Hearing is one of the most important of the five senses. Impaired functioning of the ear not only causes a loss in hearing but also causes dizziness and a loss of balance.
A hearing test evaluates the overall functioning of a person's ear. These tests can help detect problems in the auditory part of the person's inner ear portion. Sometimes, some of these hearing tests can also be used for screening purposes instead of using the extremely expensive MRI tests.
Some of these tests are also used in conjunction with other tests to detect disorders like Meniere's disease. Another reason why doctors may advise patients to take these tests is to check the efficacy of hearing aids.
The Schwabach test is one such hearing test which is conducted using tuning forks. Tuning forks have remained one of the oldest and most reliable methods of testing hearing. They are non invasive and can be done anywhere. These tests, classified as bedside hearing tests, are especially convenient for elderly people whose movements are restricted because of age.

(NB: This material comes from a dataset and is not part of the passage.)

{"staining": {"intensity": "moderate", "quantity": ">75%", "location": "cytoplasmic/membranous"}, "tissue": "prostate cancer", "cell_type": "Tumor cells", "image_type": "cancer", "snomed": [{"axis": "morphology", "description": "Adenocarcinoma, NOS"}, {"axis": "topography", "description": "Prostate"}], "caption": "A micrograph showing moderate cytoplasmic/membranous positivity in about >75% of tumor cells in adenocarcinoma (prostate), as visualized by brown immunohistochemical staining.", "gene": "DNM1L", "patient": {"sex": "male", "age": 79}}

Some of the common tuning fork tests are the Rinne test, Weber Test, The Bing, and Schwabach tests. Here's what these tests do:
The Schwabach test makes a comparison between bone conduction of the patient and the examiner. The tuning fork is placed between the patient and examiner and a sound is created. If the patient can no longer hear the sound even though the examiner can hear it, it is indicative of a sensory neural loss and if the examiner stops hearing it and the patient can still hear it, it suggests a conductive loss. However, this test is completely dependent on the hearing powers of the examiner.

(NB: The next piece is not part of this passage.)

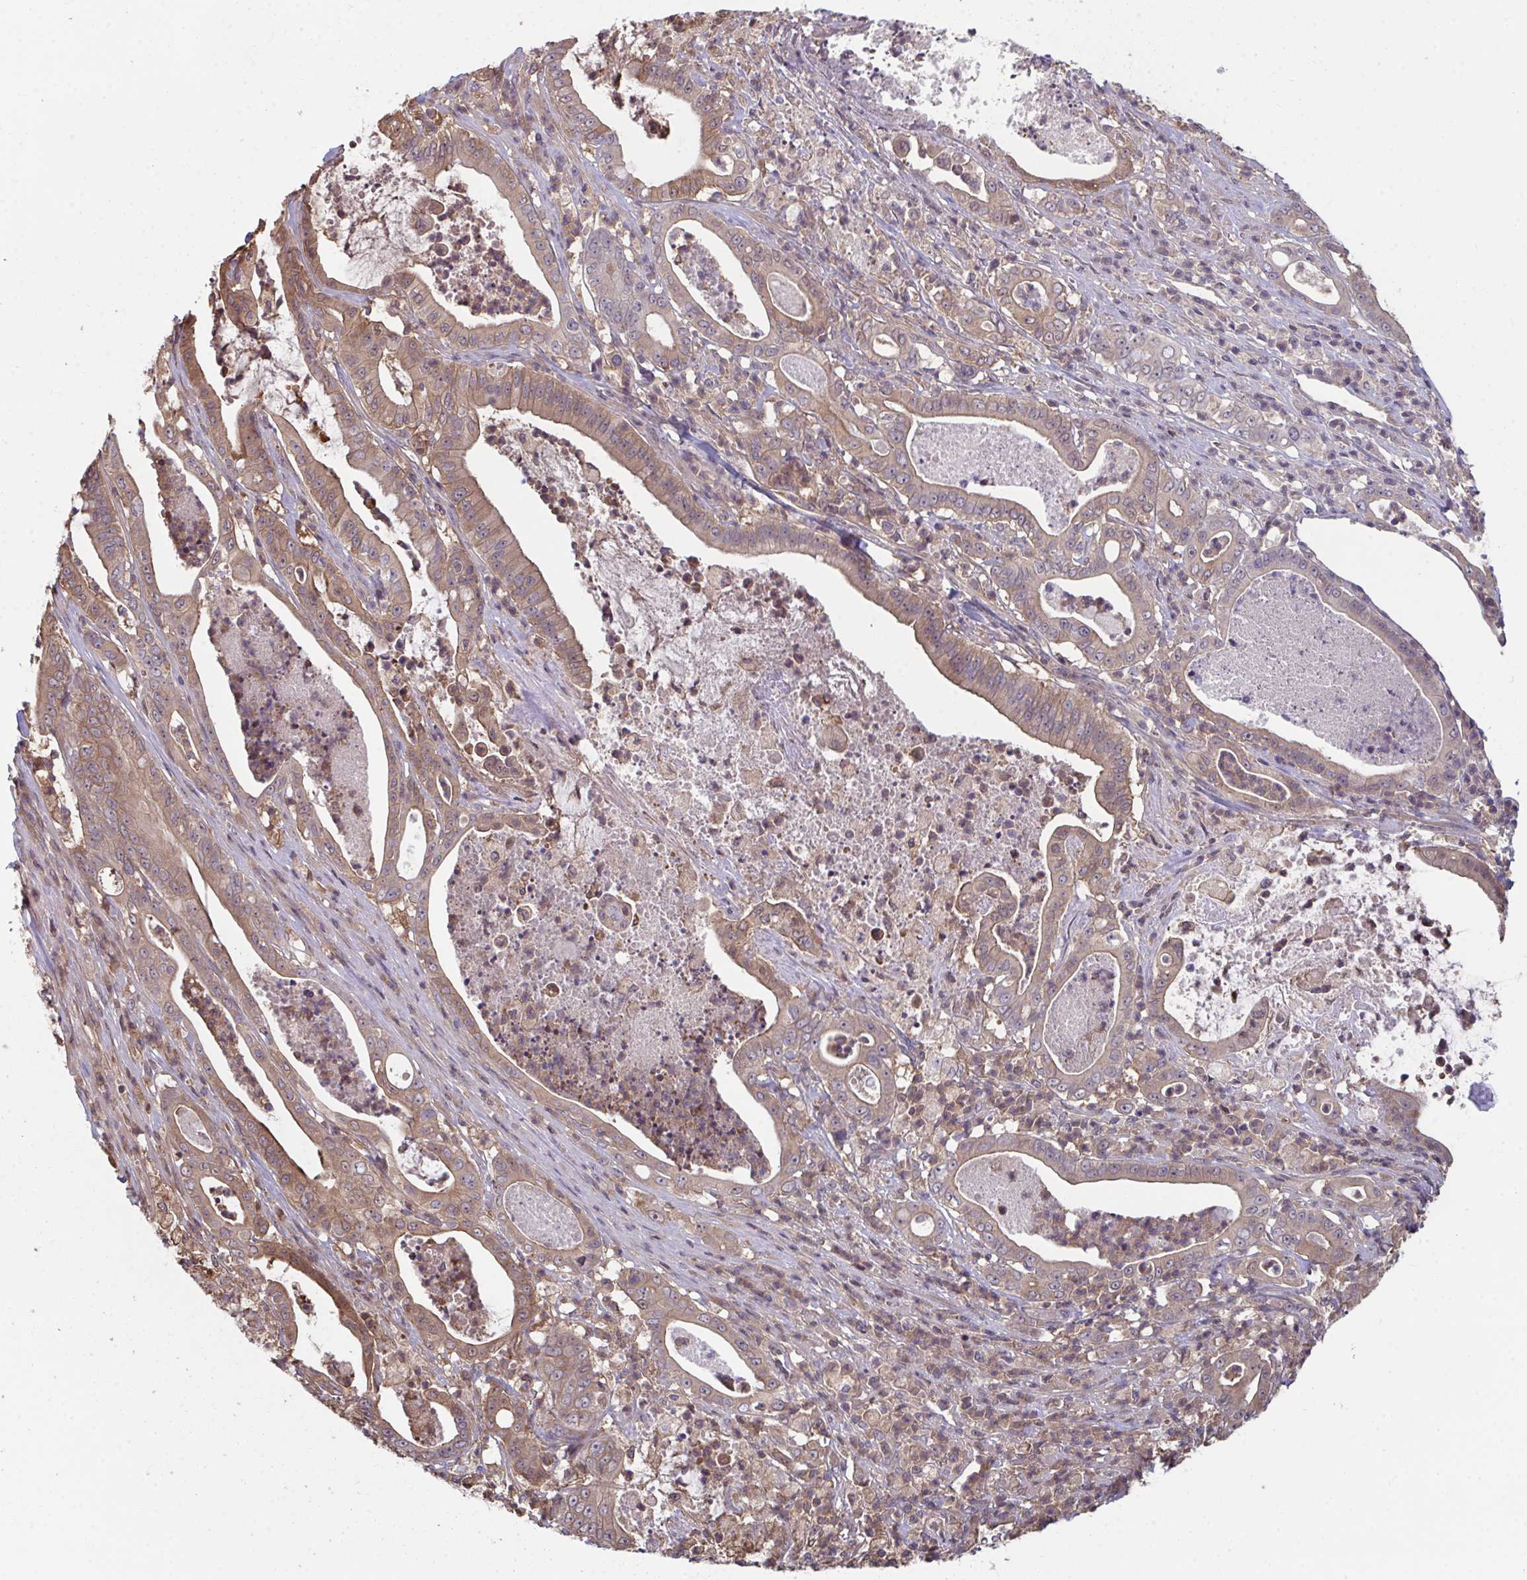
{"staining": {"intensity": "moderate", "quantity": ">75%", "location": "cytoplasmic/membranous,nuclear"}, "tissue": "pancreatic cancer", "cell_type": "Tumor cells", "image_type": "cancer", "snomed": [{"axis": "morphology", "description": "Adenocarcinoma, NOS"}, {"axis": "topography", "description": "Pancreas"}], "caption": "An image of pancreatic adenocarcinoma stained for a protein displays moderate cytoplasmic/membranous and nuclear brown staining in tumor cells. (DAB (3,3'-diaminobenzidine) = brown stain, brightfield microscopy at high magnification).", "gene": "TTC9C", "patient": {"sex": "male", "age": 71}}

This is a common office test in which a comparison is made between two hearings. In the first one, the base of the tuning fork is applied to the bone and hearing is elicited after it. When the sound is completely inaudible, the vibrating top is brought near the external ear canal. If there is a positive value, it means there is an air-bone gap because of which there is a conductive loss. However, the Rinne test, though popular, has very limited usage.
In this test, a tuning fork of 512 Hz is placed on the forehead of the patient. In this test, an ipsilateral conductive hearing loss is said to occur if the sound seems to be louder on one side than the other. A contralateral sensorineural hearing loss may also be determined by the use of this test.